- _TASK OBJECTIVE_:
Count each line below that has "data" anywhere in it. Answer with the total alone.

== Segment start ==

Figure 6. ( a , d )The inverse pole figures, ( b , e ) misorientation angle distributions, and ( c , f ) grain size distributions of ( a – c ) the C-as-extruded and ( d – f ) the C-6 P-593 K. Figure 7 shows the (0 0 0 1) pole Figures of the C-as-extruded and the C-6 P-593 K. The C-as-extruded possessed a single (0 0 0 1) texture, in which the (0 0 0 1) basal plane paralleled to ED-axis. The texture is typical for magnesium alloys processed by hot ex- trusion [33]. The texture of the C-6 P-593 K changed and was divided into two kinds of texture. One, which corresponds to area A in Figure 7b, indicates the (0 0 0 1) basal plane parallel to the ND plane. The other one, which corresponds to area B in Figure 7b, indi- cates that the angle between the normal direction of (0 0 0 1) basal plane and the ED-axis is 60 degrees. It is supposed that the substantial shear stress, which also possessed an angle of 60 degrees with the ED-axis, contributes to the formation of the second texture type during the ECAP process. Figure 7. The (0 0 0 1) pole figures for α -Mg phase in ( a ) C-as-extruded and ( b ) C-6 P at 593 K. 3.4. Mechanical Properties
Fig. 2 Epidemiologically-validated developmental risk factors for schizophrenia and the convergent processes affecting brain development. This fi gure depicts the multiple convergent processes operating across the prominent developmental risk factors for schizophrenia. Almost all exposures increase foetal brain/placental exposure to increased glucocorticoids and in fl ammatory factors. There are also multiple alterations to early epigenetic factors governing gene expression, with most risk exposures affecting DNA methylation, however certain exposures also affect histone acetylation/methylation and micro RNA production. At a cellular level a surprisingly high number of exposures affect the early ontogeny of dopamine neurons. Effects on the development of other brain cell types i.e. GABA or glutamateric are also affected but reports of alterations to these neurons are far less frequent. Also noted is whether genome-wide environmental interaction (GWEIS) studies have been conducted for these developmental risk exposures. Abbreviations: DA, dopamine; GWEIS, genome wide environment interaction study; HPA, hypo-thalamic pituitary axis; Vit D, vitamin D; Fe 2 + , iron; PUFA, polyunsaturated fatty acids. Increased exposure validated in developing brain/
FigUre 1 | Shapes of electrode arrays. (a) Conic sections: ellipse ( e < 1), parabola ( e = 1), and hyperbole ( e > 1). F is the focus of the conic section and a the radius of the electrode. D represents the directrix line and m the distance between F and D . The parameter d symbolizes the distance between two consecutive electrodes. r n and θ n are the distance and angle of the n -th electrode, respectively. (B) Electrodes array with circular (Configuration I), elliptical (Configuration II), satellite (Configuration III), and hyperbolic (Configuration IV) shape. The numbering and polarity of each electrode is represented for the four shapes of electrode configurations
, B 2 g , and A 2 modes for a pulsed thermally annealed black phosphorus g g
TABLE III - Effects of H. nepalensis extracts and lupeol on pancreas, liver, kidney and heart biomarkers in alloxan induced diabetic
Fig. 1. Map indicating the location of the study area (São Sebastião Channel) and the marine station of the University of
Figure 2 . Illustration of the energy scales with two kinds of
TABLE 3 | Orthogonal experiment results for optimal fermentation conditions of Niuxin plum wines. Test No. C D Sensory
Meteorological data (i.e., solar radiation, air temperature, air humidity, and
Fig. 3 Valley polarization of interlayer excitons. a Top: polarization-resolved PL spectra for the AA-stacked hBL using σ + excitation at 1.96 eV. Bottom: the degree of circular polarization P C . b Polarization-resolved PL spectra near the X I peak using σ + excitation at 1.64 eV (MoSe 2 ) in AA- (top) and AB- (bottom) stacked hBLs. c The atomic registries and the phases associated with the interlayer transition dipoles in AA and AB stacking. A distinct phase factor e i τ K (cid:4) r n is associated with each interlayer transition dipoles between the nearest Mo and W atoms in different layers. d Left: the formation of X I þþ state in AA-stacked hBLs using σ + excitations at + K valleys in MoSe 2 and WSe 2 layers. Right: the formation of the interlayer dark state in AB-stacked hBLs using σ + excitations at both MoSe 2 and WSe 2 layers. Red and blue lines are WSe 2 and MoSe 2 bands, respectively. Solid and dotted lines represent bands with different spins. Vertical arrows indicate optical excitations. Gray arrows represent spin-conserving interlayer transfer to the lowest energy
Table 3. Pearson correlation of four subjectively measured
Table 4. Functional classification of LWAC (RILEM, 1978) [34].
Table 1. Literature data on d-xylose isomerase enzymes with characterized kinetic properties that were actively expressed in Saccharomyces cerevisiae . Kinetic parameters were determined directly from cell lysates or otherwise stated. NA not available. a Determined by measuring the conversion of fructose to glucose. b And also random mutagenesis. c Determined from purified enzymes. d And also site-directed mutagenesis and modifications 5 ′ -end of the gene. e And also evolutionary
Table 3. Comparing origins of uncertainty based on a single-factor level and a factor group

== Segment end ==

- _RESULT_:
2